[Task to complete]
Quote word for word the stretch of the Graylog migration post from "Graylog is a" through "May 11, 2022.".

[Document passage]
Graylog is a centralized log management solution to capture, store and analyze log files in real-time. Starting with the latest minor release 4.3 Graylog announced to no longer support Elasticsearch (ES) due to licensing and structural changes Elastic introduced in v7.11. For this reason, the last supported ES version is 7.10, which has already reached EOL on May 11, 2022.
Fortunately, Graylog also knows this and recommends users to switch even if it is currently not enforced and ES 7.10 continues to work for now 1 . As you usually don’t wants to operate software that no longer receives security updates, I have started to look into a migration and prepared the Container and Ansible setup. My fist mistake on this journey was to believe I can just use the latest Opensearch (OS) release. Had I read the documentation 2 more carefully I would have saved myself a lot of trouble…
Anyway, the actual migration of the cluster from ES v7.10 to OS v2.1 succeeded surprisingly smoothly. Well, almost, after all I had to rewrite the complete Ansible role because OS 2.x has changed almost all configuration parameters and API calls 🎉 But as you can imagine, everything explodes while trying to start Graylog again. Dang. Just downgrading Opensearch was also not possible as the cluster and all indices were migrated successfully already. To get it back in a working state I decided to reset the entire cluster and restore the snapshots from the S3 backup repository before I start to start a next try, this time with a supported OS 1.x version 🤞 At least I have already completed the ES disaster recovery test for this year.
- Read documentations/upgrade instructions more carefully
- Ensure to have a working backup
- Test your recovery process frequently to stay calm and comfortable in case of an emergency
- Test upgrades in a staging environment whenever possible
What annoys me a bit about the whole situation is the back and forth and the rather bad communication in the past from Graylog 3 . Furthermore, the situation with Opensearch is not really better, as it is unclear if e.g. version 1.3 is still supported or not and a general lifecycle information is still missing 4 .

[Records shown]
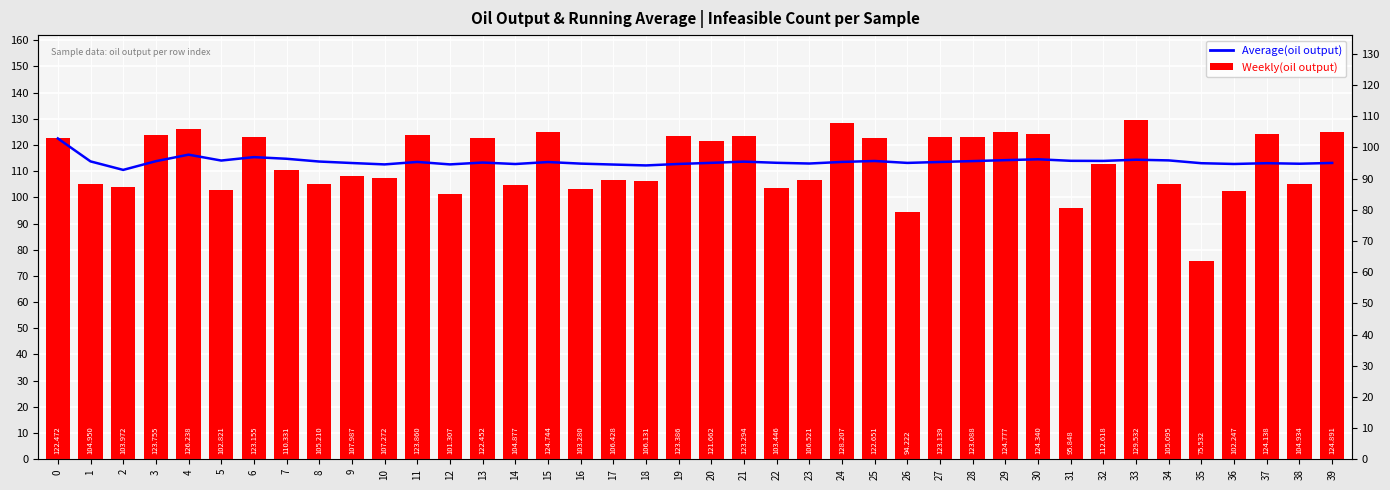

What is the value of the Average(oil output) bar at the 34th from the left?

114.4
* * *
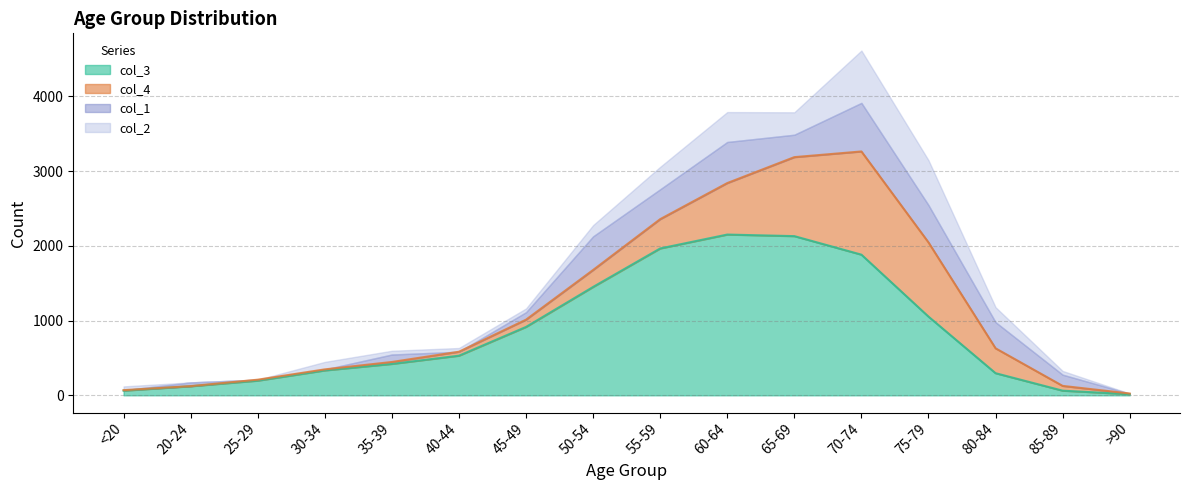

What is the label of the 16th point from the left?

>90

[Output]
Graylog is a centralized log management solution to capture, store and analyze log files in real-time. Starting with the latest minor release 4.3 Graylog announced to no longer support Elasticsearch (ES) due to licensing and structural changes Elastic introduced in v7.11. For this reason, the last supported ES version is 7.10, which has already reached EOL on May 11, 2022.